Out of the NCEES Practice Exam (latest version), Six Minute Solutions (not a practice exam but a lot of people treat it as such), or Lindeburg's Mechanical PE Practice Exam, which do you feel most accurately represents the real exam?

I have heard the NCEES practice exam was way easier than the real  thing and that Lindeburg's exam is way harder.

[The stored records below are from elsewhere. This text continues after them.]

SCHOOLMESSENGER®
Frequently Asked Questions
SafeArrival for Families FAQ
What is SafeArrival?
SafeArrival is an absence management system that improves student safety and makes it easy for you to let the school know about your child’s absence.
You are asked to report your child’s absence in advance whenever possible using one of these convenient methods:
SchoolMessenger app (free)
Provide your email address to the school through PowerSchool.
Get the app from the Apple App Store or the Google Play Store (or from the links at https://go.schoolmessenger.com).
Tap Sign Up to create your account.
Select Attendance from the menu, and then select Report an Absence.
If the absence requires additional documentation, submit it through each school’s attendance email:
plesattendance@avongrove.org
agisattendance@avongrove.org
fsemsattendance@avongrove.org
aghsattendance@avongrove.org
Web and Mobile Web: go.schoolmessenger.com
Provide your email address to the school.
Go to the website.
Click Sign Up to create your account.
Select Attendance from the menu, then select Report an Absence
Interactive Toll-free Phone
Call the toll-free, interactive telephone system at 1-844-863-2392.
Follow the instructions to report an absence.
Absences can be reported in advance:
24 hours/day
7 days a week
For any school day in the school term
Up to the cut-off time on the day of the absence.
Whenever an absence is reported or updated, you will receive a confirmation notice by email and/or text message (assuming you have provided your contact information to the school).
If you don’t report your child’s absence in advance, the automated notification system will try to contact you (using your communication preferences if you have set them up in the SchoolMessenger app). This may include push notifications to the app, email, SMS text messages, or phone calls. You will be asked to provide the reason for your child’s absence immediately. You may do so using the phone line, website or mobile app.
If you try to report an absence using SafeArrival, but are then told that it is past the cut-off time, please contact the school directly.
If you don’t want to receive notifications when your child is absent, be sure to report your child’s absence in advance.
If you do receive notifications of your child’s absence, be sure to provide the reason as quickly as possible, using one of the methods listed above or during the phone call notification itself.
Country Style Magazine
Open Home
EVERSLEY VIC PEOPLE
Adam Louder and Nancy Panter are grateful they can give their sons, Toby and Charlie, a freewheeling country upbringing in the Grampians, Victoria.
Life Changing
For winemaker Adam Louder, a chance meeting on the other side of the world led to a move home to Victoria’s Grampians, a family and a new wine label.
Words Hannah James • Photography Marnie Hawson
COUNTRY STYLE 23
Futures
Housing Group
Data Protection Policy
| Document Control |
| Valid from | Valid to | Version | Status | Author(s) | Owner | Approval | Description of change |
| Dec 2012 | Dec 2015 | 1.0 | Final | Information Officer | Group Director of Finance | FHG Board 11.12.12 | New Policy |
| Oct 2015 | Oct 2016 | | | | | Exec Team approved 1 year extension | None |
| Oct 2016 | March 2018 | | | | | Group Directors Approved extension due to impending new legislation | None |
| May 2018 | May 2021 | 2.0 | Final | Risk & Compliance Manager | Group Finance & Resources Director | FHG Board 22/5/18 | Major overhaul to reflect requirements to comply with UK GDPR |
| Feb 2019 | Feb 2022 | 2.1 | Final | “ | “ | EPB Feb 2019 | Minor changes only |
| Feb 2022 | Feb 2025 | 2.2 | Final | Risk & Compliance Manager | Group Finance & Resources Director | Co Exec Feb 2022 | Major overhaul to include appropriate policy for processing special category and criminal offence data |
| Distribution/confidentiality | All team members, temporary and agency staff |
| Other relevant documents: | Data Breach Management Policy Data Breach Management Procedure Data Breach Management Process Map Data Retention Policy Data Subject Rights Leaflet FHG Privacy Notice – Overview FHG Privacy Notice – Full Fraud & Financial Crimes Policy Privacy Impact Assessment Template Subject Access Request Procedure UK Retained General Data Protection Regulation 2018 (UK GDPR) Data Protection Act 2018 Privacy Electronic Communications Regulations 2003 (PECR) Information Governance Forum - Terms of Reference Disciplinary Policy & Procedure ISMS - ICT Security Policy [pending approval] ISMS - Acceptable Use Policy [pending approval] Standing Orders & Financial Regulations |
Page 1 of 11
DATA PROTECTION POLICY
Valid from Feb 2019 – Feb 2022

I am working through all three but there seems to be a wide degree of complexity. 

Thanks!


----------



## matt267 PE (Mar 30, 2016)

NCEES Practice Exam


----------



## Phenomenon083 (Mar 30, 2016)

Are you working through Lindeburg's Mechanical PE Practice Exam? How do you rate this practice exam?


----------



## MetsFan (Mar 30, 2016)

I skipped the Lindeburgh after getting frustrated with the first few questions.  The exam was nowhere near that difficult.


----------



## Audi Driver P.E. (Mar 30, 2016)

The NCEES sample exams give a good representation of the level of difficulty and breadth of material that may be encountered on the actual exam.  The NCEES markets them this way for a reason.  Note also that the MERM _*practice questions*_ are more difficult, and Lindeburg tells you that they are right in the book.  I have no experience with Lindeburg's practice _*exams*_, however.  He markets those as being similar to the NCEES test, and they probably are. Lindeburg is pretty trustworthy, IME.


----------



## Dexman PE PMP (Mar 30, 2016)

April is a good practice for October...


----------



## roadwreck (Mar 31, 2016)

^^

Is this the bad advice to the previous poster thread?


----------